[Records from a collection]

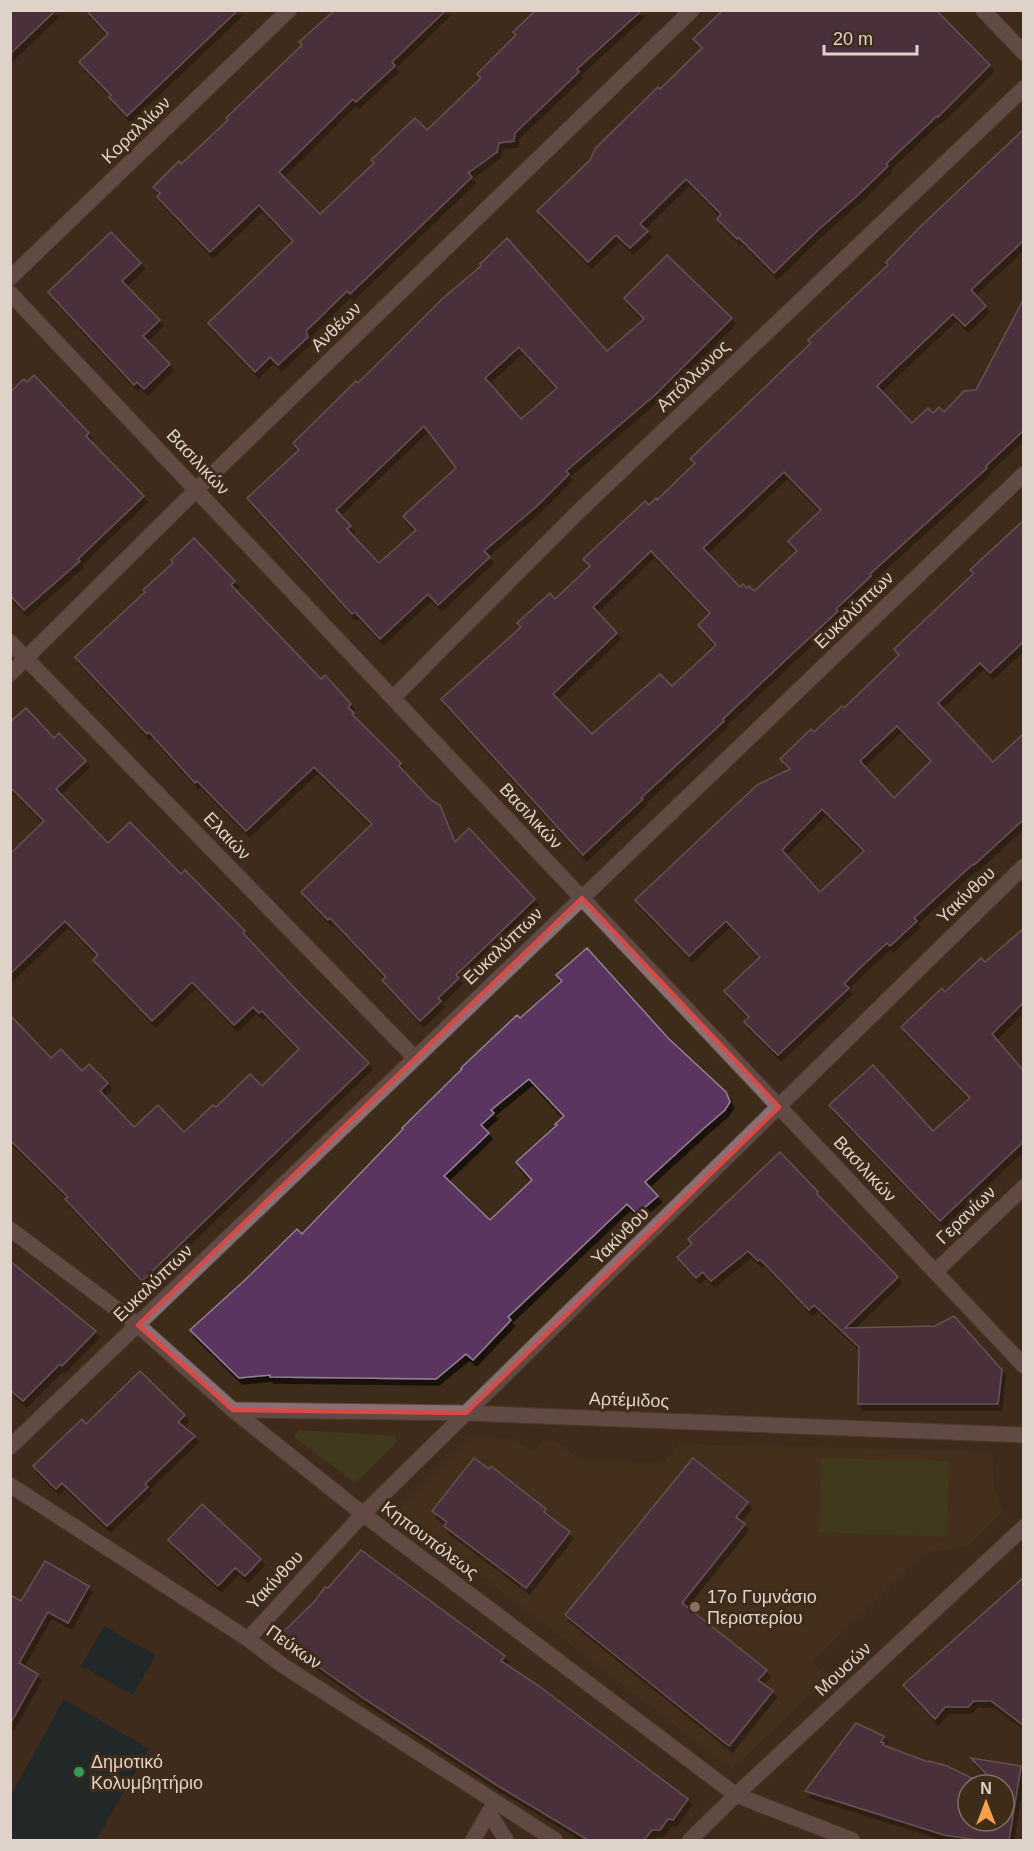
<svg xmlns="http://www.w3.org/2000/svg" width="1034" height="1851" viewBox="0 0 1034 1851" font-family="Arial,sans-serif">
	<defs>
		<filter id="shadow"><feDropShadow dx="3.5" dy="6" stdDeviation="0" flood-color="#0009"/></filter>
	</defs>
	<rect width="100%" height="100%" fill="#3e2c1b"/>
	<polygon fill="#4c341e" points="471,1438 514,1439 533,1452 542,1441 556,1441 583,1462 664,1463 679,1444 992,1452 994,1486 1003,1511 967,1547 926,1552 811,1662 829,1677 732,1769 398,1511"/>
	<g fill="#434920">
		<polygon points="298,1430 395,1436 397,1442 360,1479 353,1481 294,1437"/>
		<polygon points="821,1458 949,1461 947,1537 819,1532"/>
	</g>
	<g fill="#012435">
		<polygon points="104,1626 156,1655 133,1695 81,1666"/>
		<polygon points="64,1699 149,1749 96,1840 11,1840 11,1795"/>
	</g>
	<g fill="#5a345f" stroke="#927f94" stroke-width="1.5" fill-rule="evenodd" filter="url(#shadow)">
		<polygon points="10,10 56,10 10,54"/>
		<polygon points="86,10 238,10 127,116 109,97 111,95 79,62 108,34"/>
		<polygon points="335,10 446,10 392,62 395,66 356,102 353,99 279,172 320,214 374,163 371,160 415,118 427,130 481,78 477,74 516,35 513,32 536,10 642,10 577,69 579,72 515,133 514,141 499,143 497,152 468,173 472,177 350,294 347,291 306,331 308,337 278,365 270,357 255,372 208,323 293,241 259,205 210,252 157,197 160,193 153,187 179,161 181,164 228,120 226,118 302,45 299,42"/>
		<polygon points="723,10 936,10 990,65 938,117 937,116 886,164 888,166 857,196 818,230 774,273 738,237 737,239 717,219 721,214 686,179 640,224 648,231 630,248 616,235 588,262 537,211 590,160 595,149 617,127 658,87 660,89 702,48 693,39"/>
		<path d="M1023,130V241L971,290L986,306L965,326L953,314L877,386L912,423L928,408L933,413L939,407L944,412L964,391L976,390L1023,300V431L986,466L987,468L870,574L871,576L836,609L838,611L723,719L724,721L641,798L643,799L583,855L441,699L521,627L517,623L550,593L555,599L590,566L583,559L645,501L649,505L656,498L657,500L695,463L690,459L811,343L808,340L888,265L886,262L922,225ZM784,472L821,510L788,541L797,551L754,591L749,586L747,588L743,584L740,587L703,548ZM651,551L710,613L698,625L716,645L672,686L660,674L592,734L553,694L617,633L593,607Z"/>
		<polygon points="111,232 141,263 122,281 160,320 143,336 170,364 144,389 137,382 134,385 48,292"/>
		<path d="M507,238L607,351L644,319L624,298L667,255L732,318L656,394L566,471L569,474L537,506L484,551L490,557L438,605L428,594L380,639L355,612L352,614L247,498L299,450L293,443L356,381L358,383L442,299L481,266L480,264ZM519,347L557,388L521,419L485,378ZM424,426L456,468L403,516L416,530L379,563L347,529L351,526L336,510Z"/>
		<polygon points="34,375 89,433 86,436 144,496 78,559 80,561 24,610 10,595 10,392 24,379 27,382"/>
		<path d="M1023,521V642L990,673L980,663L938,703L993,762L1023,734V820L974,865L973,864L914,918L917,921L890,946L887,943L862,966L844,984L849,988L778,1055L744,1022L749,1017L724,991L760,957L726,921L689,956L635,900L757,785L790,769L780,759L811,729L814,732L842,706L844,708L899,655L894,649L974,573L970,570ZM897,726L931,761L894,798L860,761ZM822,809L864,851L820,892L782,850Z"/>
		<polygon points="194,538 235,581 231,585 321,679 325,675 351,704 348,707 354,713 352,714 401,763 399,766 431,800 440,805 455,842 469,828 535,899 456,975 459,978 438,998 441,1001 420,1021 382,980 386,977 330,918 328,920 301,892 372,824 314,767 246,831 197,781 195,783 149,732 147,734 75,657 145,592 143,590 173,563 171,560"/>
		<polygon points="26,708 54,738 59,733 86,761 56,789 108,843 130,822 181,874 185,870 245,931 243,933 300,994 369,1063 142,1281 65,1199 68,1197 10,1140 10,1015 51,1058 61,1049 82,1071 89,1064 108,1083 100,1091 134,1127 158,1105 184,1132 213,1105 216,1107 250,1074 262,1086 299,1049 262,1011 259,1013 253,1007 234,1025 192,982 152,1021 93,960 98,955 65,921 10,974 10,854 44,821 10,787 10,722"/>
		<polygon points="1023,929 1023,1003 992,1034 1023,1070 1023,1142 940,1221 829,1105 873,1065 933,1131 970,1098 901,1027 942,988 945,992 981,958 985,962"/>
		<path d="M587,948L668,1038L726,1092L730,1102L725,1110L703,1129L645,1182L658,1196L637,1214L627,1204L508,1317L511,1320L473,1360L466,1354L436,1379L270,1377V1375L239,1378L190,1330L245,1280L297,1229L302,1234L403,1129L402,1128L462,1069L461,1068L517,1015L520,1018L562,981L556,975ZM529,1079L564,1116L555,1124L557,1125L516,1162L532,1180L490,1220L444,1176L489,1133L481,1125L494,1113L491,1110Z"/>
		<polygon points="780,1152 818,1192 817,1194 898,1277 845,1328 935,1326 954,1316 1002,1370 998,1404 858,1404 859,1347 814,1305 809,1310 760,1259 758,1261 748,1251 711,1281 703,1272 696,1278 677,1257 692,1244 688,1239"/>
		<polygon points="10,1261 96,1331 62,1366 60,1364 23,1401 10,1390"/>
		<polygon points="140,1371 185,1415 178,1422 195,1436 145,1484 148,1487 107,1526 62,1483 56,1489 33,1466 82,1419 86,1424"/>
		<polygon points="474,1458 489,1469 491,1466 546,1509 544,1512 570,1532 526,1588 444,1526 447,1522 432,1511"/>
		<polygon points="693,1458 748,1502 736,1517 745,1524 682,1603 767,1670 758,1680 773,1691 729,1746 565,1615"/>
		<polygon points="202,1504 261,1559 245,1576 235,1568 218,1586 168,1540"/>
		<polygon points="361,1550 505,1656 501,1661 539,1686 688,1799 673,1820 668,1819 660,1830 652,1830 644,1840 588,1840 495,1784 366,1700 277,1638 314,1602 325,1587 328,1588"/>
		<polygon points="45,1561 89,1586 68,1623 48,1612 19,1663 38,1674 10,1724 10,1595 21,1601"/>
		<polygon points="1023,1578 1023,1725 991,1701 974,1701 968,1707 945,1707 935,1719 903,1685"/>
		<polygon points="856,1723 884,1736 881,1742 884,1743 883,1745 928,1762 929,1761 947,1766 986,1785 968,1785 968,1821 1004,1821 1004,1785 997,1785 971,1758 1021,1766 1009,1840 977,1840 944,1835 805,1791"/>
	</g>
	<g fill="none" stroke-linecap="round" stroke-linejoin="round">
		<defs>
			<g id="minor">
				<polyline points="983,10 1024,53"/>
				<polyline points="10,278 289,10"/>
				<polyline points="10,293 1024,1366"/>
				<polyline points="10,642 415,1058"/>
				<polyline points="10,674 197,489 692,10"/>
				<polyline points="393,698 575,515 1024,88"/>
				<polyline points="10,1229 138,1325 233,1410 363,1514 736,1795 852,1840"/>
				<polyline points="935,1272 1024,1187"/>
				<polyline points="233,1410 466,1413 1024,1435"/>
				<polyline points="10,1447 1024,474"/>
				<polyline points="10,1485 248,1639 282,1665 555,1840"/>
				<polyline points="248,1639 363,1514 1024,866"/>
				<polyline points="489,1813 506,1840"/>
				<polyline points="473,1840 495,1802"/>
				<polyline points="690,1840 736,1795 1024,1527"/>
			</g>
		</defs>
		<use href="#minor" stroke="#584737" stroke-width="17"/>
		<use href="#minor" stroke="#8c6f74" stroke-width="15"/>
	</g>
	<path d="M0 0H1034V1851H0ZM582,898L779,1107L466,1413L233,1410L138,1325Z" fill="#3e2c1b" fill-opacity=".55" fill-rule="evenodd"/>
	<path fill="none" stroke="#d84a48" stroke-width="4.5" stroke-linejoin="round" d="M582,898L779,1107L466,1413L233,1410L138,1325Z"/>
	<circle fill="#8d6e63" stroke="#3e2c1b" stroke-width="2" cx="695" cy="1607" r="6"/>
	<circle fill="#2e9e5b" stroke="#3e2c1b" stroke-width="2" cx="79" cy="1772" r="6"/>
	<g text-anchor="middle" stroke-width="6" stroke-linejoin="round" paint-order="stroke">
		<g font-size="18" fill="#dfd3c9" stroke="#3e2c1b">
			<text transform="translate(136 130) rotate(-44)" y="6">Κοραλλίων</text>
			<text transform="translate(336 327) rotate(-44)" y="6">Ανθέων</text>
			<text transform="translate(693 376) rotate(-44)" y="6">Απόλλωνος</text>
			<text transform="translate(198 462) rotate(47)" y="6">Βασιλικών</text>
			<text transform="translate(854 610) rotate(-44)" y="6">Ευκαλύπτων</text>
			<text transform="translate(531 816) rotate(47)" y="6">Βασιλικών</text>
			<text transform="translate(227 836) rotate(46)" y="6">Ελαιών</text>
			<text transform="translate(966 895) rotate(-44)" y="6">Υακίνθου</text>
			<text transform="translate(503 946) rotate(-44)" y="6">Ευκαλύπτων</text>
			<text transform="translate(865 1169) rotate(47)" y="6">Βασιλικών</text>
			<text transform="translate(966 1215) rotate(-44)" y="6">Γερανίων</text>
			<text transform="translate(620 1236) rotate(-45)" y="6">Υακίνθου</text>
			<text transform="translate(153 1283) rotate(-44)" y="6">Ευκαλύπτων</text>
			<text transform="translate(629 1400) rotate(2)" y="6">Αρτέμιδος</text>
			<text transform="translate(430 1540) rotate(37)" y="6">Κηπουπόλεως</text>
			<text transform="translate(275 1580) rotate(-47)" y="6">Υακίνθου</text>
			<text transform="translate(294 1647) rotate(35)" y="6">Πεύκων</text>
			<text transform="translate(843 1669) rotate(-43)" y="6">Μουσών</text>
		</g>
		<g font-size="18" fill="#dfd3c9" stroke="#3e2c1b" text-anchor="start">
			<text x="707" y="1603">17ο Γυμνάσιο<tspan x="707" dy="21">Περιστερίου</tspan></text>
			<text x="91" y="1768">Δημοτικό<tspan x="91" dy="21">Κολυμβητήριο</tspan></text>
		</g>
	</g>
	<rect width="1034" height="1851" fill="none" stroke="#dfd3c9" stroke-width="24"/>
	<g transform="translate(986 1803)"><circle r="28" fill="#3e2c1b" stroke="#7e6f61" stroke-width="1.5"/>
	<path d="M0-4.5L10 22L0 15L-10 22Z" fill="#f7a149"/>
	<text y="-9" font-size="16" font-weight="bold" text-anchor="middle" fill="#dfd3c9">N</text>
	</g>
	<path d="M824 45v9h93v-9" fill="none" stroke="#dfd3c9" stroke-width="3"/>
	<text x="833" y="45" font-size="18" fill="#dfd3c9" stroke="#3e2c1b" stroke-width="4.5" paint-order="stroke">20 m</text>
</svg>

◆ **WHAT YOU WILL DO**:
All lines above in which the word "evenodd" occurs should be identified and copied.

◆ **ANSWER TO THIS PROBLEM**:
	<g fill="#5a345f" stroke="#927f94" stroke-width="1.5" fill-rule="evenodd" filter="url(#shadow)">
	<path d="M0 0H1034V1851H0ZM582,898L779,1107L466,1413L233,1410L138,1325Z" fill="#3e2c1b" fill-opacity=".55" fill-rule="evenodd"/>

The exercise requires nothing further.